# Mead rims and tires ?????



## vontrike (May 9, 2012)

I have been searching the archives to find out what tire and rim combo to use on my Mead. I see that some use the 700 blunt rims to update the bike and make it rideable. What size tires and which ones do you think I should use to make them appear correct ? I plan on going with black tires. I will be using a two or three speed on the bike also. Thanks in advance for any help that you can give me. vontrike.


----------



## twowheelfan (May 9, 2012)

rims like those were discussed at length with some great pics. 
http://thecabe.com/vbulletin/showthread.php?19356-Mid-20-s-Hawthorne-Flyer&highlight=velocity
do a search on this website. i used the word "velocity" to narrow it down a little and this is one of the threads that i remember being filled with good info.
i use schwalbe marathon plus tire because i ride day and night rain or snow, in NYC. and i don't like flats. they dont look "authentic", but i don't care. i think "amsterdam"s are the ones that people like.


----------



## vontrike (May 9, 2012)

Thanks twowheelfan. It gives me a great starting point to look. This earlier stuff is new to me, but I am already hooked.


----------



## twowheelfan (May 9, 2012)

its all like crack.


----------



## vontrike (May 9, 2012)

It sure must be. Now I am gonna go out to the garage and pick out some stuff to sell to support this addiction.


----------



## twowheelfan (May 9, 2012)

the mead would be a good start! ha!
i'm kiddin, i hope you know that its all down hill from now on! oh yea, you're gonna hook up a multispeed! gearing might be a prob if you stay 1" pitch.


----------



## sam (May 9, 2012)

Get a three speed hub with an even number cog and drimel off every other tooth.
and make your own tool box tank!
cool bike


----------



## volksboy57 (May 9, 2012)

haha, i dont think that would work. If a regular chain fit on the skiptooth cog, but just on every other space, then it would work.


----------



## twowheelfan (May 9, 2012)

sam said:


> Get a three speed hub with an even number cog and drimel off every other tooth.
> and make your own tool box tank!
> cool bike




the problem was the front cog for me. was too big. i ended up using a girls sprocket.


----------



## twowheelfan (May 9, 2012)

check ebay, there was a guy making skip tooth cogs that fit modern hubs. theres a million guys out there with cad, water jets, lazer beams, all that cool state of the art fab stuff.


----------



## Nick-theCut (May 9, 2012)

What model Mead do you have there? Headbadge?  My guess is a Ranger.  You can make a few bucks buy selling me your crusty seat.  PM sent


----------



## vontrike (May 9, 2012)

A three speed does sound good on it. Mine is missing the badge, but it does seem to be a Ranger. I was thinking about making a tank. I have assess to a break, and have some experience using one. I did some sanding on the frame, and it has been blasted already by the last owner, then primered, then left hanging somewhere for awhile. Cleans up nice and will just need a little filler for some light pitting. The sprocket is a standard pitch that is on it. Would this have painted rims ? Thanks,,, vontrike


----------



## Larmo63 (May 9, 2012)

*You have probably seen this here....*

This is my '27 Ranger, tiller bars and all..... wood wheels rock!!!!!!


----------



## Balloontyre (May 9, 2012)

*Rims*



Larmo63 said:


> This is my '27 Ranger, tiller bars and all..... wood wheels rock!!!!!!

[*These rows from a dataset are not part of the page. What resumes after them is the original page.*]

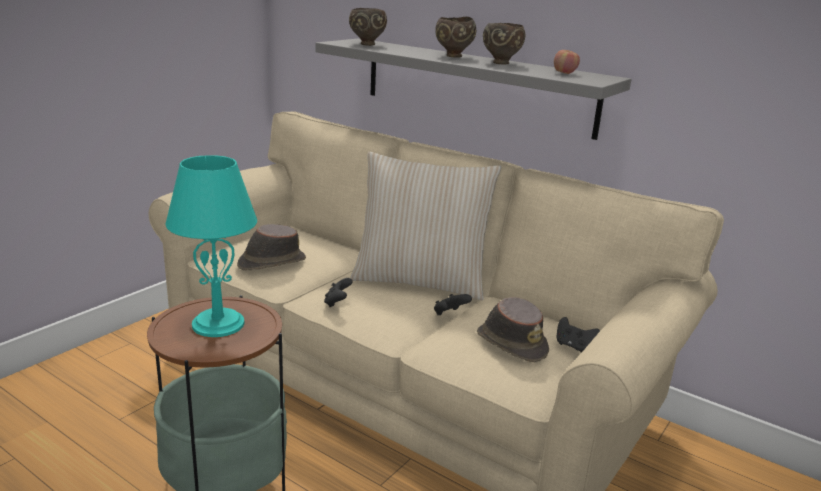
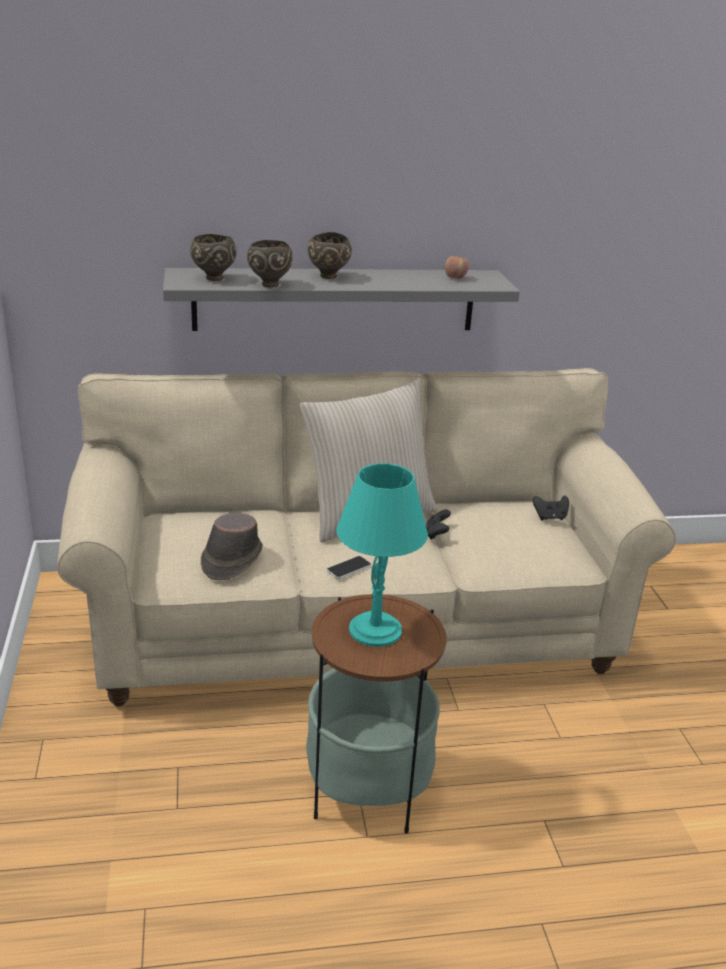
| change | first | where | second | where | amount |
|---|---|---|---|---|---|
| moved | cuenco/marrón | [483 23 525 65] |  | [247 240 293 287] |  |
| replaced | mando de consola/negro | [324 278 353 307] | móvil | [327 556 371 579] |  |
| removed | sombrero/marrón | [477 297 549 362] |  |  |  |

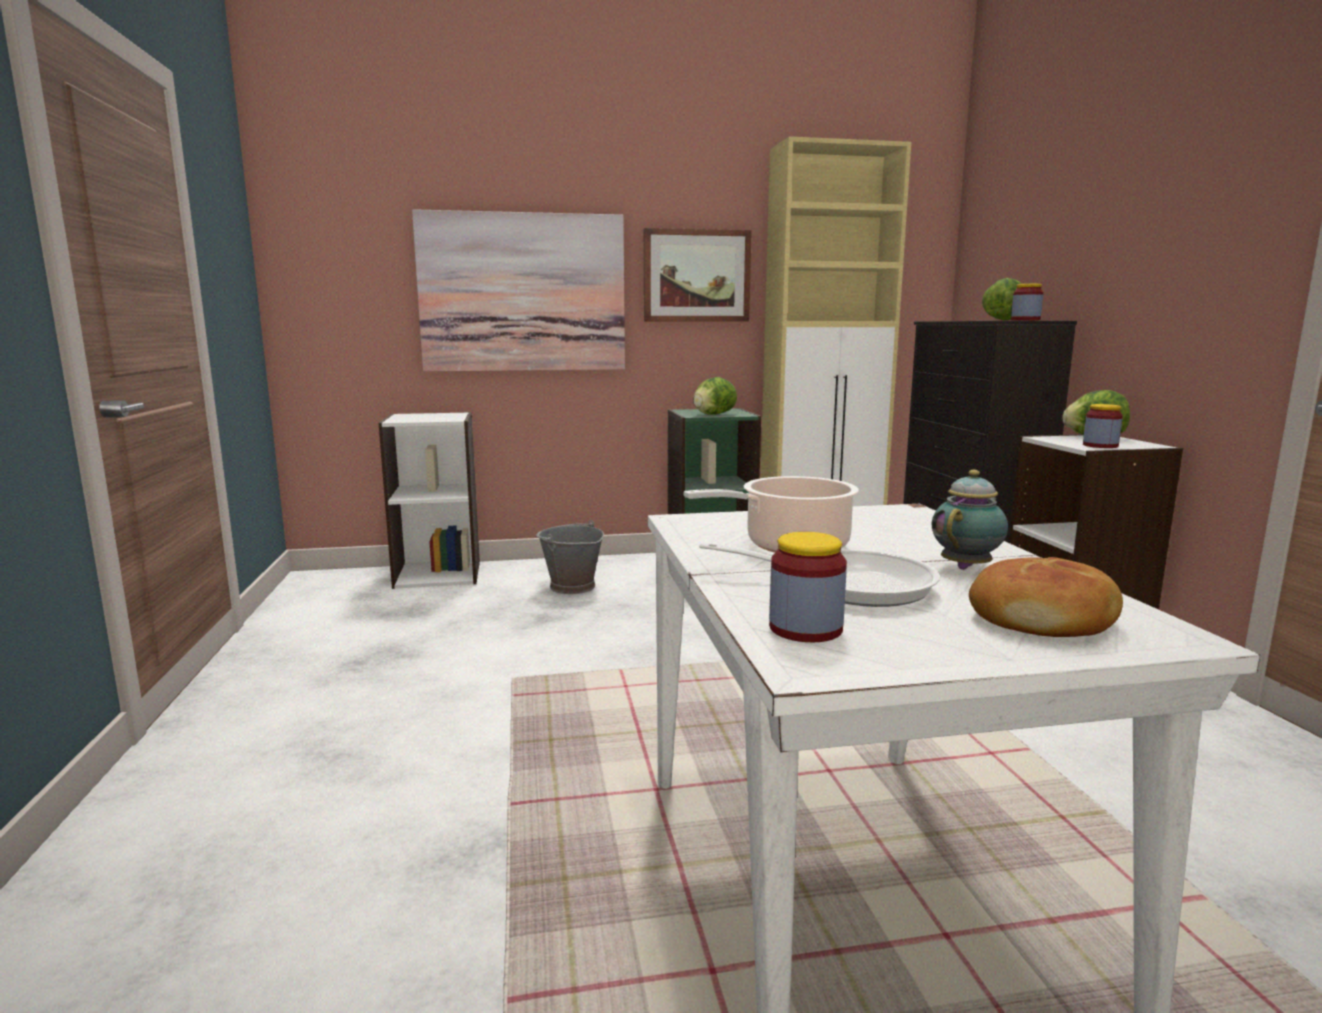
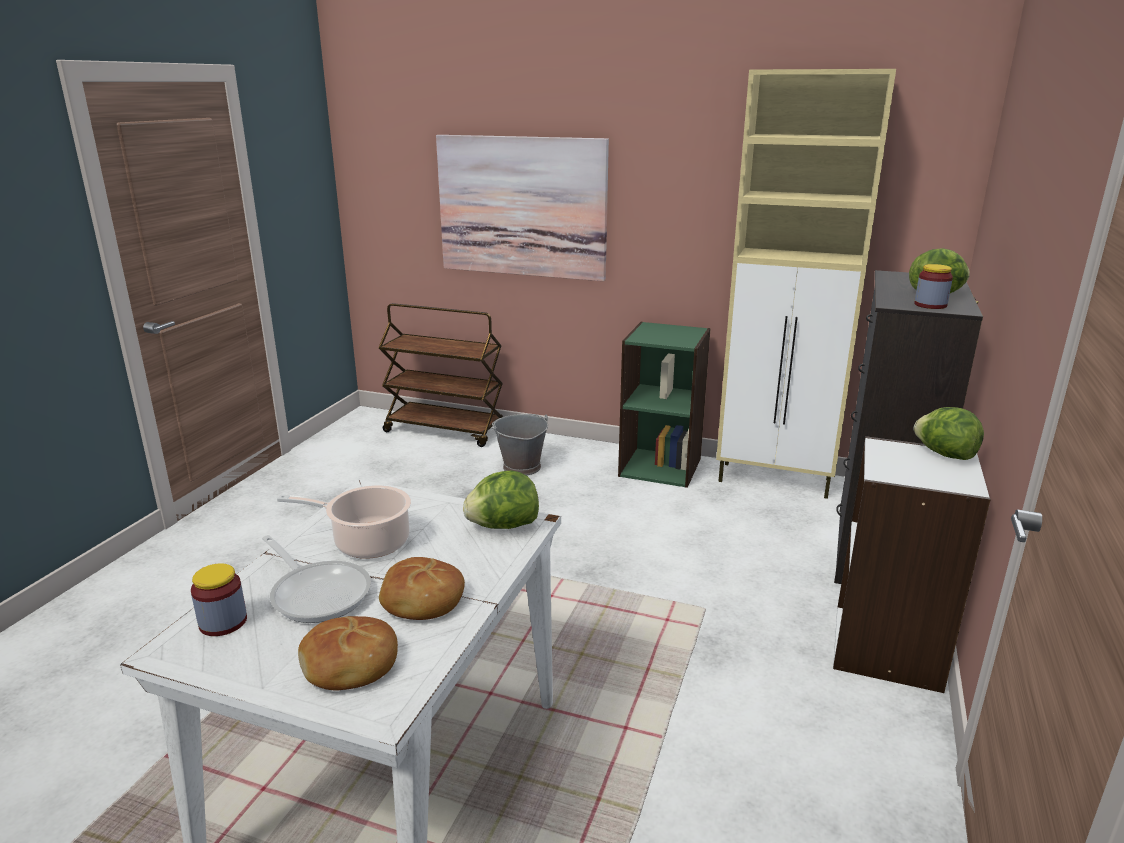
| change | first | where | second | where | amount |
|---|---|---|---|---|---|
| replaced | estantería/blanco | [378 412 480 589] | carrito/marrón | [378 303 503 447] |  |
| replaced | tetera | [932 470 1008 570] | pan | [379 557 465 620] |  |
| moved | lechuga | [693 377 737 415] |  | [463 471 539 529] |  |
| removed | cuadro | [644 228 752 322] |  |  |  |
| removed | tarro | [1083 404 1123 448] |  |  |  |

Very cool wheelset, are those clinchers?  How whould you compare the ride to steel wheels?


----------



## vontrike (May 9, 2012)

Man, is that ever nice. You are right about the rims,,wood is nice. I wanna go work on mine now. Thanks for the inspiration.


----------



## vontrike (May 14, 2012)

Decided to use this seat for now, till I restore the original one. Also used a couple cans of Krylon burgundy satin for that vintage feel. Just want to get it together and enjoy it, and as time passes and more parts are found I can do a more correct restoration. I ordered the 29 inch rims and tires, and stainless spokes. I was looking for repo handle bars and saw a pair on Ebay, buy it now, for 70 bucks. Anyone know about these ?? I would have provided a link, but am not too computer smart.


----------